- _EXERCISE DESCRIPTION_
Each line of the records below that includes "albastru" adds one to the count; state the final count by itself.
+--
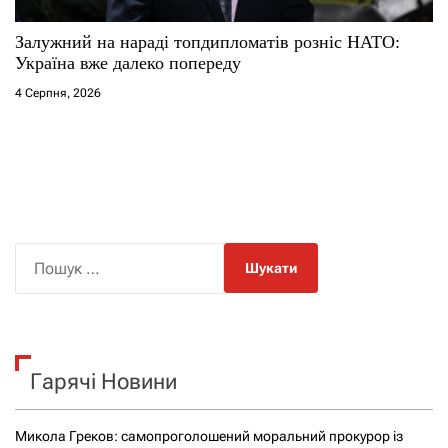
Залужний на нараді топдипломатів розніс НАТО:
Україна вже далеко попереду
4 Серпня, 2026
П
о
ш
у
к
Гарячі Новини
:
Микола Греков: самопроголошений моральний прокурор із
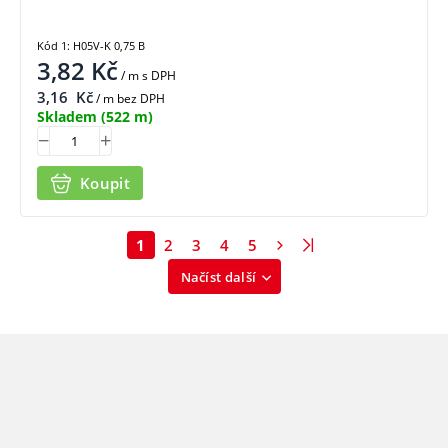
Kód 1: H05V-K 0,75 B
3,82
Kč
/ m
s DPH
3,16
Kč
/ m bez DPH
Skladem
(522 m)
Koupit
1
2
3
4
5
Načíst další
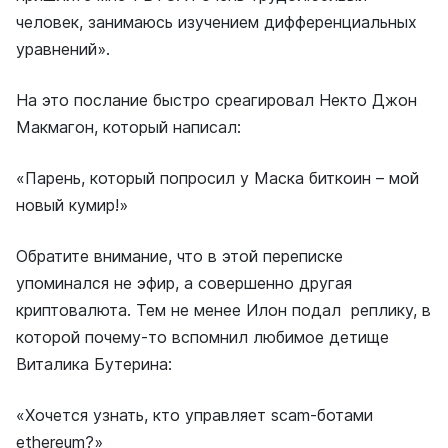
человек, занимаюсь изучением дифференциальных
уравнений».
На это послание быстро среагировал Некто Джон
Макмагон, который написал:
«Парень, который попросил у Маска биткоин – мой
новый кумир!»
Обратите внимание, что в этой переписке
упоминался не эфир, а совершенно другая
криптовалюта. Тем не менее Илон подал реплику, в
которой почему-то вспомнил любимое детище
Виталика Бутерина:
«Хочется узнать, кто управляет scam-ботами
ethereum?»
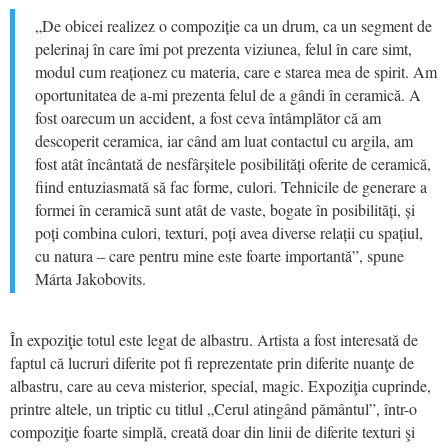
„De obicei realizez o compoziţie ca un drum, ca un segment de
pelerinaj în care îmi pot prezenta viziunea, felul în care simt,
modul cum reaţionez cu materia, care e starea mea de spirit. Am
oportunitatea de a-mi prezenta felul de a gândi în ceramică. A
fost oarecum un accident, a fost ceva întâmplător că am
descoperit ceramica, iar când am luat contactul cu argila, am
fost atât încântată de nesfârşitele posibilităţi oferite de ceramică,
fiind entuziasmată să fac forme, culori.
Tehnicile de generare a
formei în ceramică sunt atât de vaste, bogate în posibilităţi, şi
poţi combina culori, texturi, poţi avea diverse relaţii cu spaţiul,
cu natura – care pentru mine este foarte importantă”, spune
Márta Jakobovits.
În expoziţie totul este legat de albastru. Artista a fost interesată de
faptul că lucruri diferite pot fi reprezentate prin diferite nuanţe de
albastru, care au ceva misterior, special, magic. Expoziţia cuprinde,
printre altele, un triptic cu titlul „Cerul atingând pământul”, într-o
compoziţie foarte simplă, creată doar din linii de diferite texturi şi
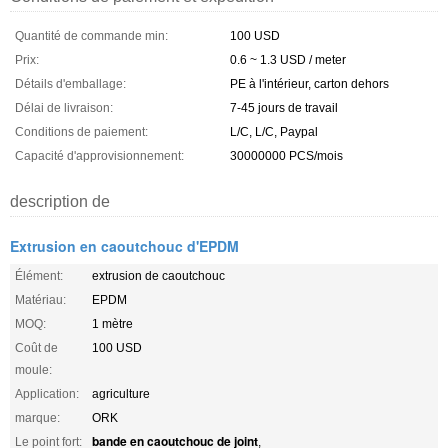
Quantité de commande min:
100 USD
Prix:
0.6 ~ 1.3 USD / meter
Détails d'emballage:
PE à l'intérieur, carton dehors
Délai de livraison:
7-45 jours de travail
Conditions de paiement:
L/C, L/C, Paypal
Capacité d'approvisionnement:
30000000 PCS/mois
description de
Extrusion en caoutchouc d'EPDM
Élément:
extrusion de caoutchouc
Matériau:
EPDM
MOQ:
1 mètre
Coût de
100 USD
moule:
Application:
agriculture
marque:
ORK
bande en caoutchouc de joint
Le point fort:
,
+--
- _YOUR SOLUTION_
2